Dressing the part in Vienna…
Many years ago TheEye heard the great raconteur, Peter Ustinov, talking about the powerhouse of predominantly Jewish intellectuals, artists, scientists, writers, and musicians who had lived in Vienna pre-1938. The fortunate ones managed to escape when Hitler’s henchmen forced them to abandon their careers, often their families, and life became impossible.
The great director Billy Wilder, Austria’s most prominent Hollywood export, settled in the U.S.
Vienna was always in his heart. When interviewed by Ustinov, he began every sentence with a longing sigh: ‘AHHH Vienna‘.
And you can understand why.
The beauty of the buildings and sculptures are almost like confectionary – elegant and frozen in their own time warp. Not so much making statements – they are statements.
Vienna forces you to focus on identity. There are so many ‘what if’s’ to consider. The rich cultural life at the turn of the century. Coffee House society where intellectuals sat for hours gossiping and arguing about politics and the trivial details of their lives over coffee and cake. Then total bewilderment when the unimaginable happened and they lost everything including their dignity. The fortunate ones managed to escape. 65,000 Austrian Jews perished.

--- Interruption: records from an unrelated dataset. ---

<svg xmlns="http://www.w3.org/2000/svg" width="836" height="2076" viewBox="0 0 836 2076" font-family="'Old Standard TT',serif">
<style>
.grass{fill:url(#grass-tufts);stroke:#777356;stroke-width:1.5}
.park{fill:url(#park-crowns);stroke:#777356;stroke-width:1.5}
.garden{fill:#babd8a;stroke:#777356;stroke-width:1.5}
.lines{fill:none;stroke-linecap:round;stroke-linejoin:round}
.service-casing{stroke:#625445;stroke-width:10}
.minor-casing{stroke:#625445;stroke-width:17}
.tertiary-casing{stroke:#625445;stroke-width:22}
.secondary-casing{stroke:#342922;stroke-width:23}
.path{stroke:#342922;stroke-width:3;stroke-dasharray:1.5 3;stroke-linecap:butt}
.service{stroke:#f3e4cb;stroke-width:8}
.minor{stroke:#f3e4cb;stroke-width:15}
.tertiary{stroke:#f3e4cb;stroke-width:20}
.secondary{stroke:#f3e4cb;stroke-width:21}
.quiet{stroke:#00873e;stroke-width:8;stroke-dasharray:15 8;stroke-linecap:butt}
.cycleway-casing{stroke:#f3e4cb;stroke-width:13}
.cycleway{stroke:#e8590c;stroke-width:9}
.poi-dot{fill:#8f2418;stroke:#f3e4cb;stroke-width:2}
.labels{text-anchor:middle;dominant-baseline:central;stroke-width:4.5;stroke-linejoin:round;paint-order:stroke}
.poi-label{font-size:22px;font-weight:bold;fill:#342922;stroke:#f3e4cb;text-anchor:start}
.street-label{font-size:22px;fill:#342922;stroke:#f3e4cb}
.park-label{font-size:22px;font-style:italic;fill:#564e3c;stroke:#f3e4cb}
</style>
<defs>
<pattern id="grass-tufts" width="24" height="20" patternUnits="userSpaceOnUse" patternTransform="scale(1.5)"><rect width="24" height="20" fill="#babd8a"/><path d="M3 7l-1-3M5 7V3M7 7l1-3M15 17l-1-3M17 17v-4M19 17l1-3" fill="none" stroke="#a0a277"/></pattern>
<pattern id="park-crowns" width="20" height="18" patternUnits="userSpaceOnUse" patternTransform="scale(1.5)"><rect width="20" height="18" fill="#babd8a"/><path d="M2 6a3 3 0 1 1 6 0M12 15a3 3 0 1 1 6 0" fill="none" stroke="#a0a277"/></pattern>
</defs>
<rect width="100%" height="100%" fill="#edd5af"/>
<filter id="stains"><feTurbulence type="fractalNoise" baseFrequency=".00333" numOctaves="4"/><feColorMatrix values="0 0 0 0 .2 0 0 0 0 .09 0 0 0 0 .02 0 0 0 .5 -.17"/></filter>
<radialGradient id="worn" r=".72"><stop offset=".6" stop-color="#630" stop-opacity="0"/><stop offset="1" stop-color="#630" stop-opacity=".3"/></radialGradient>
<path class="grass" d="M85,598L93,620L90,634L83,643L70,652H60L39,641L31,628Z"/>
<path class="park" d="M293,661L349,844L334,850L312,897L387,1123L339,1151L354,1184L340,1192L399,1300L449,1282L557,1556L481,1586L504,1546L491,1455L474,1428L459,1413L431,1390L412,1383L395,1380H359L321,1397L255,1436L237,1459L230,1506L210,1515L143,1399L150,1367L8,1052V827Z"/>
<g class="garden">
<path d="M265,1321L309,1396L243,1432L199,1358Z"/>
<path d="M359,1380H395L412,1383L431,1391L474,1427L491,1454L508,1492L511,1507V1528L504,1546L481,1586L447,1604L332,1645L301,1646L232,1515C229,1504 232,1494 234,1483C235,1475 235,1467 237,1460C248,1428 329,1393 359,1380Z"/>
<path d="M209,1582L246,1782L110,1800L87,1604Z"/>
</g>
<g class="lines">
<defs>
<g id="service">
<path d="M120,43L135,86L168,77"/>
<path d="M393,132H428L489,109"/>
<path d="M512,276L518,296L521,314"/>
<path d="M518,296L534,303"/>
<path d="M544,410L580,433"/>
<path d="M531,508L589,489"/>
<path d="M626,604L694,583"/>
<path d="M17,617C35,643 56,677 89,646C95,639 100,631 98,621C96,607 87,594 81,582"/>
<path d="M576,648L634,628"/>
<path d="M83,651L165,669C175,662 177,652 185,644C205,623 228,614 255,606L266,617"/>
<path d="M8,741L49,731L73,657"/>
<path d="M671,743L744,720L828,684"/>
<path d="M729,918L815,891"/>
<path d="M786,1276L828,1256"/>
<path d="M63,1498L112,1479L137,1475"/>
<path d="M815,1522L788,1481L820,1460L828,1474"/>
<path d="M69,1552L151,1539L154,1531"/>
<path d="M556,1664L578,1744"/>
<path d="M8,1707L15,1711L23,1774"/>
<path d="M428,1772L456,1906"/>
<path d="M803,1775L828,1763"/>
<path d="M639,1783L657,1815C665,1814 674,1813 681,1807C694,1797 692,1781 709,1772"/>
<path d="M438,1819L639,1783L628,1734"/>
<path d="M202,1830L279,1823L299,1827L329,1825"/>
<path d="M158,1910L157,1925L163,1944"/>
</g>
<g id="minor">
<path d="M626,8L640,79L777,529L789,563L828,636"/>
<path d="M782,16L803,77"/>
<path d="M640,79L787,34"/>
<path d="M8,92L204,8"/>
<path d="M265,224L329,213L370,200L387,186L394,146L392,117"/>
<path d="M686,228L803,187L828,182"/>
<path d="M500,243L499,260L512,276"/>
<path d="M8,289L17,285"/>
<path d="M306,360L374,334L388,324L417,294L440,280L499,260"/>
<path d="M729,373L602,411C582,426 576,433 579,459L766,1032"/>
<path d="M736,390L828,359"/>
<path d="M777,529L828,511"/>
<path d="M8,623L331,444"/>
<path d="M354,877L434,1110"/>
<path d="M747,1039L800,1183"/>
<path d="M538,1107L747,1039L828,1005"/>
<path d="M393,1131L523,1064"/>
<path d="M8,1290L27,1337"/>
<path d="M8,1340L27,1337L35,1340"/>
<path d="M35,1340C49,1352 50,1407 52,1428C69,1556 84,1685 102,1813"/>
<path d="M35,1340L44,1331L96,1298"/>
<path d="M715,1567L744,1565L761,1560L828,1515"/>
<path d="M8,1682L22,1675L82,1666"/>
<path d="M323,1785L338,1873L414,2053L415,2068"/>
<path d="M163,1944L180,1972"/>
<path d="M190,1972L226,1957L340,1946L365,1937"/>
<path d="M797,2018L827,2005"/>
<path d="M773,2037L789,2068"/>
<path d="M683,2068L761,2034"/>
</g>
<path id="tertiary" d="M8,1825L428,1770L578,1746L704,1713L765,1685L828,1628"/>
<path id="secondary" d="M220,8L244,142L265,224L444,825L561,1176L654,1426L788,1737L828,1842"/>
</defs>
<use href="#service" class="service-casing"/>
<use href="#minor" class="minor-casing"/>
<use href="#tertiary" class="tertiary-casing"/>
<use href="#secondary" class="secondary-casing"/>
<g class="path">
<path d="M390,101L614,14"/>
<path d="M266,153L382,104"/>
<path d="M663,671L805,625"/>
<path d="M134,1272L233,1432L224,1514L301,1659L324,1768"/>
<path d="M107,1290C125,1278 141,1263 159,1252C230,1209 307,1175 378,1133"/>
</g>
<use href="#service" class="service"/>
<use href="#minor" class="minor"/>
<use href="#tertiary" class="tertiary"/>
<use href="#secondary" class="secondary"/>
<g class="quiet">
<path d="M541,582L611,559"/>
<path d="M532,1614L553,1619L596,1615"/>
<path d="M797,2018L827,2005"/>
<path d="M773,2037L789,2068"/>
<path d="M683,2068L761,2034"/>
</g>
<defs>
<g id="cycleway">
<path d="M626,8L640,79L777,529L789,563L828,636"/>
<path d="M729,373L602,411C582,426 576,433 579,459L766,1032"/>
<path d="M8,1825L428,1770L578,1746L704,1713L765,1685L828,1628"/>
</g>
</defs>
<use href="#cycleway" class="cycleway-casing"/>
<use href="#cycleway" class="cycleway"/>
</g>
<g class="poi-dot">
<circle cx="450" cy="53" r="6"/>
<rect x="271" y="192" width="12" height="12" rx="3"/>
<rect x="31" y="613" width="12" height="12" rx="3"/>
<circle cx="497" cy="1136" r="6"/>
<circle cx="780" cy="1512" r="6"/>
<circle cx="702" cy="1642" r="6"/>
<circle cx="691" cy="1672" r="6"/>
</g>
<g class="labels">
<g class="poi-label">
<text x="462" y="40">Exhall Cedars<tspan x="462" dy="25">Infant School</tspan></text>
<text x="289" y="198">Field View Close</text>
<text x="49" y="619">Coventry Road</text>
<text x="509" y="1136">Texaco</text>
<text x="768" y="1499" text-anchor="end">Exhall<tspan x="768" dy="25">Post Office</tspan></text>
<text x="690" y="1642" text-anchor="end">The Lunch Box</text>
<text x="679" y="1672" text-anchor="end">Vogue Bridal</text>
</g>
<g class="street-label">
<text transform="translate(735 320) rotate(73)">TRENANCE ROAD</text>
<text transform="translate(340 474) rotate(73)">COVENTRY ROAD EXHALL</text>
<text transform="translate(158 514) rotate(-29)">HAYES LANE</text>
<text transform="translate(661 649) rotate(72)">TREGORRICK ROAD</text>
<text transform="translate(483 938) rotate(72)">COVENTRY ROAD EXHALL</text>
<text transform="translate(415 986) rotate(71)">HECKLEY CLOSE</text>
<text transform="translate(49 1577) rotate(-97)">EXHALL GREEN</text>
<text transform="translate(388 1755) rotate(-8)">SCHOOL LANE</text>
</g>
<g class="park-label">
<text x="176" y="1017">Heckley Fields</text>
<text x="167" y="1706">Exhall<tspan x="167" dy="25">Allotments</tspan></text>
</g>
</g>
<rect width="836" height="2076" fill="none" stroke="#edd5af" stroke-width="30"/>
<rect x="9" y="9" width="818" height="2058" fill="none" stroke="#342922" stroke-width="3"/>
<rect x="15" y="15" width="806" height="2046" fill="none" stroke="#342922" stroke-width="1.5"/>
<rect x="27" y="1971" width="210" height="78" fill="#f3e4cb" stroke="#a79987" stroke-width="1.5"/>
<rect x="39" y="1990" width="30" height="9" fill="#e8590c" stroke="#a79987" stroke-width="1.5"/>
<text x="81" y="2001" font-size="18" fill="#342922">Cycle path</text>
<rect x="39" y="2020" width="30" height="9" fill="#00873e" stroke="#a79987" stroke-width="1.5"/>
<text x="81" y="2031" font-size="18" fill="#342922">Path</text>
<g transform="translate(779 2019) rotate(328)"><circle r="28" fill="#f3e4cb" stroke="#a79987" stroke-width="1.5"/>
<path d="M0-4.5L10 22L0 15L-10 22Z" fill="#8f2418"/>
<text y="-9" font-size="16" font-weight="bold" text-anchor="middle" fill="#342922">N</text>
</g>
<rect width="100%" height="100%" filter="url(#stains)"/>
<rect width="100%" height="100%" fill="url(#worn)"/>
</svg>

Between 1938 and 1939 10,000 children were sent to London, scared and alone, to live with strangers willing to take them in.
Mona Golabek, whose mother, Lisa, was a Kindertransport refugee, re-enacts her mother’s experiences in The Children Of Willesden Lane – soon to be made into a film.
The great period of architects such as Otto Wagner was at the turn of the century and Wagner’s buildings are milestones fusing function, construction, and material, rather than imitating the past. Wagner has been hailed as ‘the father of architectural modernism’ (although he was not appreciated at the time and many projects failed). Along with Wagner, other designers, founding members of the Secession and the Wiener Werkstatte and pioneers of modern design, yet all very different in style, included Josef Hoffmann and Adolf Loos.
When you think of the great period of Viennese art you think of Gustav Klimt and Egon Schiele. These artists were at the forefront of the Secession Movement which split with the conservative style of art and architecture. The Secession was founded in 1897 led by Klimt along with painters Lolo Moser and Carl Moll.
The Belvedere Museum is glorious and where TheEye could easily lose herself for days gazing at the gorgeous decorative Klimt paintings of beautiful women in their stunning clothes and jewels. Unfortunately, the experience was slightly marred by hordes of mainly Japanese tourists taking selfies and hardly any notice of the art. As a matter of fact, many had their backs to the paintings preferring to use them as a backdrop.
With so much to do and a packed agenda, TheEye didn’t get round to the opera or ballet, just the Opera House. Impossible to do it all. But there is always a ‘next time’.
Vienna is not just a city rich with culture, it’s a city that is haunting with so many disturbing questions and sadly few satisfactory answers.